# ASR Trial Photos



## Kristen Cabe (Mar 27, 2006)

These are all the pictures I got over the weekend. I will post the videos as soon as I get them all uploaded. Jerry told me to post them.


----------



## Woody Taylor (Mar 28, 2006)

AWESOME pictures. Thanks for posting!

Congratulations, all! Jay, that's a Fila, right? What kind of bite did it have?


----------



## Connie Sutherland (Mar 27, 2006)

Woody Taylor said:


> AWESOME pictures. Thanks for posting!
> 
> Congratulations, all! Jay, that's a Fila, right?


I'm glad you asked!


----------



## Kristen Cabe (Mar 27, 2006)

They were Cane Corsos, actually.  The tan dog is a Presa Canario, but it didn't trial.


----------



## Woody Taylor (Mar 28, 2006)

The tan dog with the uncropped ears isn't a Fila?


----------



## Kristen Cabe (Mar 27, 2006)

Hmmm........now that I've looked at pictures of them, it does look like a Fila, but they _said_ it was a Presa. I think you're right, though. He actually chickened out when he was hit, and came off the bite and ran back about 10 feet with his tail tucked barking at Jay for a few seconds before running back to his handler.


----------



## jay lyda (Apr 10, 2006)

The LARGE tan dog with the droopy ears was the Fila. He actually came in a little faster than I thought that he would and had a decent bite. I tell ya one thing, he's heavy. But unfortunately right after the last pic when I brought the gun over his head and gave him some pressure he came right off and with me still giving him pressure he went straight into defense and backed up barking and then ran back to the handler. He was DQ'ed right after this exercise. It was a cool feeling though, having that big ol dog barrelling down at me!!


----------



## Woody Taylor (Mar 28, 2006)

jay lyda said:


> The LARGE tan dog with the droopy ears was the Fila. He actually came in a little faster than I thought that he would and had a decent bite. I tell ya one thing, he's heavy. But unfortunately right after the last pic when I brought the gun over his head and gave him some pressure he came right off and with me still giving him pressure he went straight into defense and backed up barking and then ran back to the handler. He was DQ'ed right after this exercise. It was a cool feeling though, having that big ol dog barrelling down at me!!

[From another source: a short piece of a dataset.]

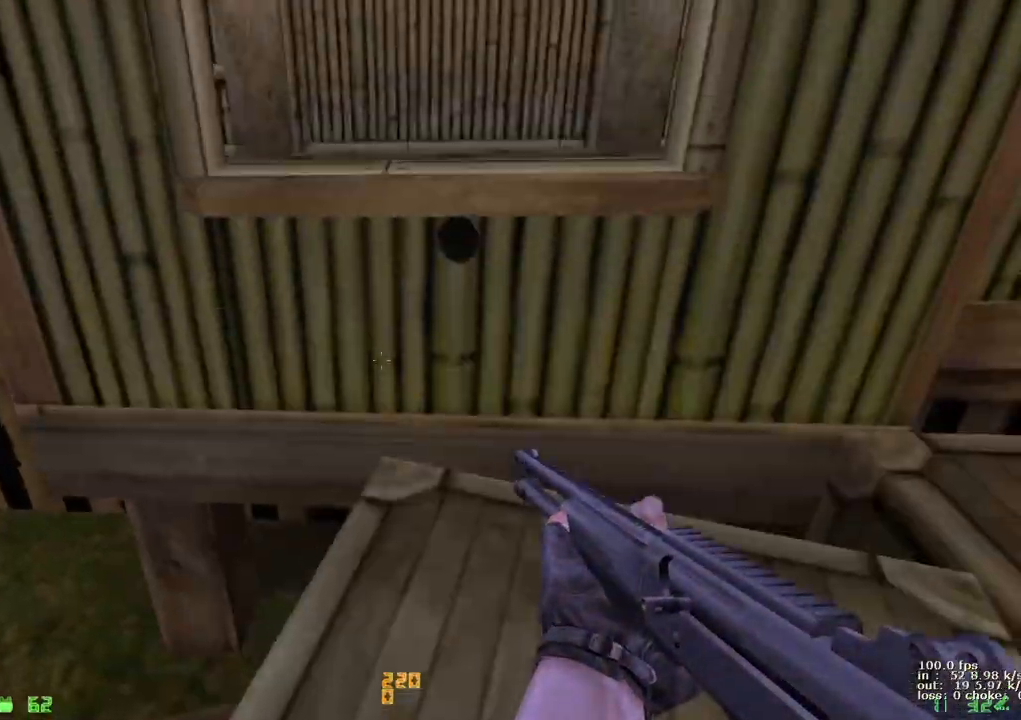
{"keys": [], "events": [[133, "b", "down"], [283, "b", "up"]]}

Whew, I was about to say that's about the weirdest-looking Presa I have ever seen. :lol: 

Yeah, I bet that was a bit of a rush, Jay! Surprised that a Fila was brought out, I had never heard of that breed (attempting to) do sport. Interesting. Looks like you had a blast, though. What a variety of dogs. How did the Corso bite?


----------



## Lynn Cheffins (Jul 11, 2006)

Great pictures! - it looks like a really interesting sport and it is nice to see all those different types of dogs "in action"


----------



## Jeff Oehlsen (Apr 7, 2006)

You know, it won't be long before you have had everybody do the muzzle attack. What then? I know I might do it for one trial, but after that? You are gonna run out of people    

I watch the BR videos, and all I can think of is screw that. 20-30 dogs thumpin me? Too old, too fat.


What is up with all the back of the arm catches? is this a lower level thing?

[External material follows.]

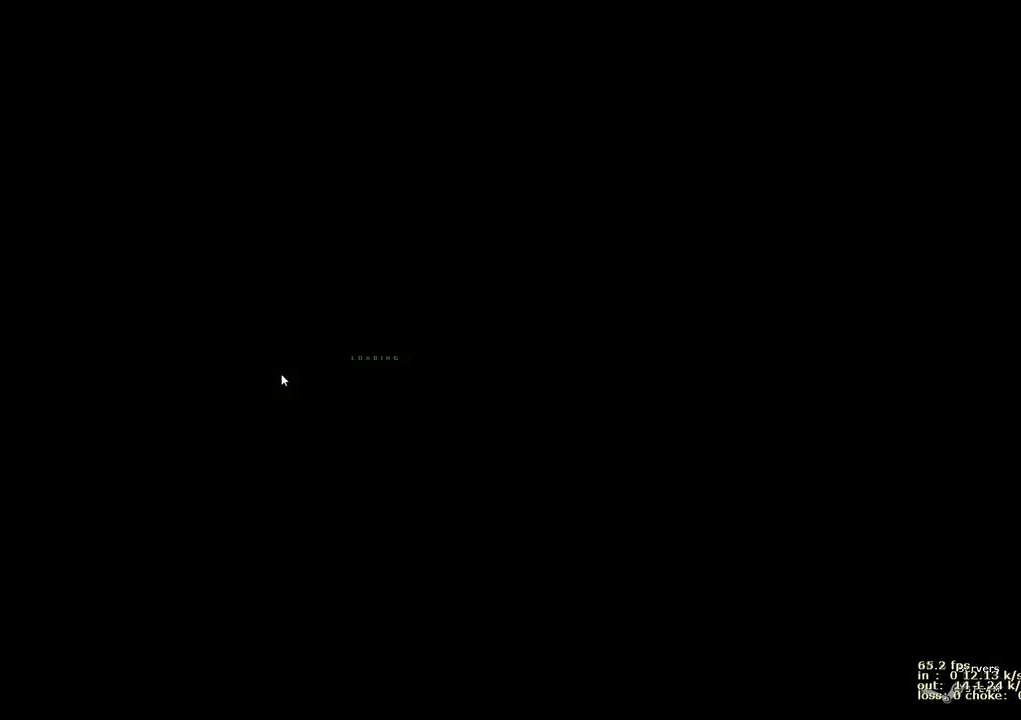
{"keys": ["w"], "events": [[200, "w", "down"]]}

I did see the Neo do a "face" attack with the jugs. Pretty cool to see the off breeds doing their thing.

I was hoping that Fila did well. I haven't seen many but they were........not so good.

Cool pics.

Of course the videos are in some player that I don't have, and can't download. Bummer.


----------



## Jerry Lyda (Apr 4, 2006)

Jeff I can't download it either. No, the dogs aren't offered any part of the body, they bite what ever they can and where ever they want to.


----------



## Jeff Oehlsen (Apr 7, 2006)

Almost every photo I have seen the dogs are being targeted to the back of the arm. Thats why I thought maybe you guys did it that way.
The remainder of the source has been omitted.